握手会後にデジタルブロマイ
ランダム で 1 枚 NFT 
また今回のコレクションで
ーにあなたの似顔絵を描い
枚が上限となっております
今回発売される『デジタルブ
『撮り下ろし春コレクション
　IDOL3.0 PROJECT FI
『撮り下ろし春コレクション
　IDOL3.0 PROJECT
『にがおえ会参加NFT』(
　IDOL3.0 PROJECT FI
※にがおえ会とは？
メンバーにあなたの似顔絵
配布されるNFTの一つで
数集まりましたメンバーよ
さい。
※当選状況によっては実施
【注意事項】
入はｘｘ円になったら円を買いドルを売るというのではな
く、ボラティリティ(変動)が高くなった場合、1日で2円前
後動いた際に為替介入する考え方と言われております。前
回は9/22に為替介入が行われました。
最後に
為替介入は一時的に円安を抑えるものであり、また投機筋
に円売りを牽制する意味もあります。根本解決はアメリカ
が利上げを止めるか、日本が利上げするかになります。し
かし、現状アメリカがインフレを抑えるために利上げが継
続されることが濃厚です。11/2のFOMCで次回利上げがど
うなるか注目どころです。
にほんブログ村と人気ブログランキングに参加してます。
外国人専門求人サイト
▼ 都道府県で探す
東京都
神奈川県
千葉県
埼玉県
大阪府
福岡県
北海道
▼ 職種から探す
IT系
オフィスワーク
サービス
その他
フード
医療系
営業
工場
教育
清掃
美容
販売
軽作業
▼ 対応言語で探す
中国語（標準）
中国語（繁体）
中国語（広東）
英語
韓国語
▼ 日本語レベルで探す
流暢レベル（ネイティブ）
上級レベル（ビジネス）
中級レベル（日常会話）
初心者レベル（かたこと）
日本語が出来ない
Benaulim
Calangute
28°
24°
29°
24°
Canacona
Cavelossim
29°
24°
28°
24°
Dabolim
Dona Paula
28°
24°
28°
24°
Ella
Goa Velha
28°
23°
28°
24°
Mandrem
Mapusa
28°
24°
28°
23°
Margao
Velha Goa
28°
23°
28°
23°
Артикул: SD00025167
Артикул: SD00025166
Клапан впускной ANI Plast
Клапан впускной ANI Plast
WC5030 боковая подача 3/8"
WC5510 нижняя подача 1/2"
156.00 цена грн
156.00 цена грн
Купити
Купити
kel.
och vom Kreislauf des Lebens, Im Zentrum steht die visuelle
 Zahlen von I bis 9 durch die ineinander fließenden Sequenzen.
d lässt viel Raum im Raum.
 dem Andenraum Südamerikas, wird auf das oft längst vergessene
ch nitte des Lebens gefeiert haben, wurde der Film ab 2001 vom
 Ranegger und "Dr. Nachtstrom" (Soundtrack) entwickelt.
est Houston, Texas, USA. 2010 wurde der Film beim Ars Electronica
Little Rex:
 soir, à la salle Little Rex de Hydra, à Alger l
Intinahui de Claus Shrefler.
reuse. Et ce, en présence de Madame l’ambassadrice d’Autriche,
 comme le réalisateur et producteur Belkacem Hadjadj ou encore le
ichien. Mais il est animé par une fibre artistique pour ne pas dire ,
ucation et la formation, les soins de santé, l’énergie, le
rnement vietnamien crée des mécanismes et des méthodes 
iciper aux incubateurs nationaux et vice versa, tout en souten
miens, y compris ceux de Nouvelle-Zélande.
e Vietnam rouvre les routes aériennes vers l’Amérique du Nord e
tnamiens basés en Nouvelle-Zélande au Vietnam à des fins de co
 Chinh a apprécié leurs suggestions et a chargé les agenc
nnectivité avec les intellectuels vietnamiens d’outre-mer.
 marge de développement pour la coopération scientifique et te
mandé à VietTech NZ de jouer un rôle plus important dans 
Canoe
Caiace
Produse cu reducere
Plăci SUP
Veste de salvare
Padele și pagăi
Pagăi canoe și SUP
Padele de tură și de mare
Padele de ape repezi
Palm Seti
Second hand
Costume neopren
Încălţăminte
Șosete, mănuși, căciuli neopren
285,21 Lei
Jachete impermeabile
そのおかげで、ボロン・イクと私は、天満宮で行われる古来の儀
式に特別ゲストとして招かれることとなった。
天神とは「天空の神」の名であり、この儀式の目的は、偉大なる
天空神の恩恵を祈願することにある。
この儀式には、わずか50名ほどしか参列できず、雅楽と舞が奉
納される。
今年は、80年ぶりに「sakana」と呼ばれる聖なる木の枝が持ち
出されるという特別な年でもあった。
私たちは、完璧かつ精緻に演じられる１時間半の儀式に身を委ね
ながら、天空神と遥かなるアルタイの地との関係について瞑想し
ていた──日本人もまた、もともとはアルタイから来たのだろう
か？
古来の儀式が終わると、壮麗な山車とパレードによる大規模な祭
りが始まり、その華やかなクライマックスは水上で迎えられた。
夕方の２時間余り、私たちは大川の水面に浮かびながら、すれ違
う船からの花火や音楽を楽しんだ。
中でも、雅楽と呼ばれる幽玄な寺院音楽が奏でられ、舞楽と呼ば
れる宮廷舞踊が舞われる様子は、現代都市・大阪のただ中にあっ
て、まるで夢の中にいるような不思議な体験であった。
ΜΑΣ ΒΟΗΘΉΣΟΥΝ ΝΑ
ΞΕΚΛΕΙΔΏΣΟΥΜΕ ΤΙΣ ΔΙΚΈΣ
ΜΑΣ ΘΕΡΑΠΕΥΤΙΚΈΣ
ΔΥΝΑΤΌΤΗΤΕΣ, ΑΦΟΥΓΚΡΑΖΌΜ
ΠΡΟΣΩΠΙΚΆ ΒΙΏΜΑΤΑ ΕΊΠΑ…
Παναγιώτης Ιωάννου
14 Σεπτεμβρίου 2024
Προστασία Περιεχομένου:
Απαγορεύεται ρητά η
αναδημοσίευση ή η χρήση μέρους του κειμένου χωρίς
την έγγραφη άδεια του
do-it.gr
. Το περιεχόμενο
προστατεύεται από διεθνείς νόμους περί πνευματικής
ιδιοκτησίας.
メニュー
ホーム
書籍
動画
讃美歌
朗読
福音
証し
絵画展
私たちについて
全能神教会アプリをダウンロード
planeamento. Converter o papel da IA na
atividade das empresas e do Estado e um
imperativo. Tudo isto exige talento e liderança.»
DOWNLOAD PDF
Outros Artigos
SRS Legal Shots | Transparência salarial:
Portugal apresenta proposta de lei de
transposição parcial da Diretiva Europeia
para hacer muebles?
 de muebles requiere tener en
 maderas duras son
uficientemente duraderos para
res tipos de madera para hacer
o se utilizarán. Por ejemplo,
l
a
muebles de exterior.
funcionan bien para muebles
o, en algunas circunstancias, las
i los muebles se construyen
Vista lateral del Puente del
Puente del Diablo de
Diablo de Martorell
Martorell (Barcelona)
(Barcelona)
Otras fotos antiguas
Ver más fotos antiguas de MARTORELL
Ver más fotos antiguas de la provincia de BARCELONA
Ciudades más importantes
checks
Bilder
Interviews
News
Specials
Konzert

-=-=-=-=-

*TO-DO ITEM*: Filter the records above and copy every line that contains the word "antiguas".

*EXERCISE RESPONSE*:
Otras fotos antiguas
Ver más fotos antiguas de MARTORELL
Ver más fotos antiguas de la provincia de BARCELONA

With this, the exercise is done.